One of the few trading books that places position sizing at the heart of the subject matter. The book is overly verbose however, with entry-level mathematics to prove the point. As a result mathematical rigour is missing, with many value statements or misunderstandings, such as:
* The Normal Distribution accurately models many phenomena.
* Skewness alters location [of the mean, mode and median].
Some of the larger shortcomings:
* The book does not actually objectively define what optimal-f is, but opens with a formula on how to compute it and continues with a qualitative description.
* The book places much emphasis on the normal distribution, the central limit theorem and the Black-Scholes pricing formula, but without caveating their suitability within trading or risk management systems.
* The book also gives an expose of the efficient market hypothesis, a theory which has been debunked many times.
* The lognormal distribution is poorly introduced: its description and role in a trading system is given rather qualitatively and without any mathematical basis.

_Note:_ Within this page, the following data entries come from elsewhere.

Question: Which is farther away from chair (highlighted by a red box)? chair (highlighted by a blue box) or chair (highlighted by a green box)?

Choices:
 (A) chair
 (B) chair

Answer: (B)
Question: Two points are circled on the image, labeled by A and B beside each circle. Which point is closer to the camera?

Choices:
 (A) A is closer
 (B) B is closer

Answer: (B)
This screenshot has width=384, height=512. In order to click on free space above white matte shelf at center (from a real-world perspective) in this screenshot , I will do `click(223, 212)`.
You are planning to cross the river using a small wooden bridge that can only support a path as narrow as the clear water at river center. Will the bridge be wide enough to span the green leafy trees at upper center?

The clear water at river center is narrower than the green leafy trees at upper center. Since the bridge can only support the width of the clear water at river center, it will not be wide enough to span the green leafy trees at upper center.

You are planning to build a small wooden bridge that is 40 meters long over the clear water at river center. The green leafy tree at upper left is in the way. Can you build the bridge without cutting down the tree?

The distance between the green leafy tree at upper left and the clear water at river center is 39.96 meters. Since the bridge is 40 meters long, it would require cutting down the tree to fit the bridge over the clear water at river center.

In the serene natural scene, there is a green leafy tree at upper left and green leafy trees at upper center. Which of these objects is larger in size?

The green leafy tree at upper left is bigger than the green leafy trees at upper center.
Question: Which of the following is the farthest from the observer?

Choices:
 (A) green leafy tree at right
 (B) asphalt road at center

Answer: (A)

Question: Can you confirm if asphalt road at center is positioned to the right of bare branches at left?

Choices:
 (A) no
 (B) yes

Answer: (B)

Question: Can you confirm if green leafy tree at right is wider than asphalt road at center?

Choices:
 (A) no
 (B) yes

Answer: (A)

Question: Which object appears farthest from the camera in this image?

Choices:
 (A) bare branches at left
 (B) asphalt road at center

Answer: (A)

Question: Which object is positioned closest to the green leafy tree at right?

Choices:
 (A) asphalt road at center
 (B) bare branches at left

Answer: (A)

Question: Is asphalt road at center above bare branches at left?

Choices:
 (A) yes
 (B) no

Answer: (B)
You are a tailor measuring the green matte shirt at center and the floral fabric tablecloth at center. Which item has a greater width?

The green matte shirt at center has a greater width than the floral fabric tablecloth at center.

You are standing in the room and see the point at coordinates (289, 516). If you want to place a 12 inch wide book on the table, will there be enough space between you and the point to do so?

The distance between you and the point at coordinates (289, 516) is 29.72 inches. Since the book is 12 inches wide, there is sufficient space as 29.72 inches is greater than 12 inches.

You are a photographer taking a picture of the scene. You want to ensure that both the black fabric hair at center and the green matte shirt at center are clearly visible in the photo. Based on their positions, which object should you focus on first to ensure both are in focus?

* The book is also showing its age, for example through the use of the BASIC programming language rather than a pseudo-code language or spreadsheet formulas.
* Many times the author claims to have proven something, whereas in reality some examples have been shown that support the point, but that is not the same as a proof.
* No word is spent on data-management: to substantiate the points made on the efficient market hypothesis for example, much data is needed, but how this data can or should be managed is left as an academic discussion and apparently unworthy of explanation.
* There is no chapter that summarises the strategies outlined in the main chapters, showing how a comprehensive trading system can be developed with instrument-specific position sizes.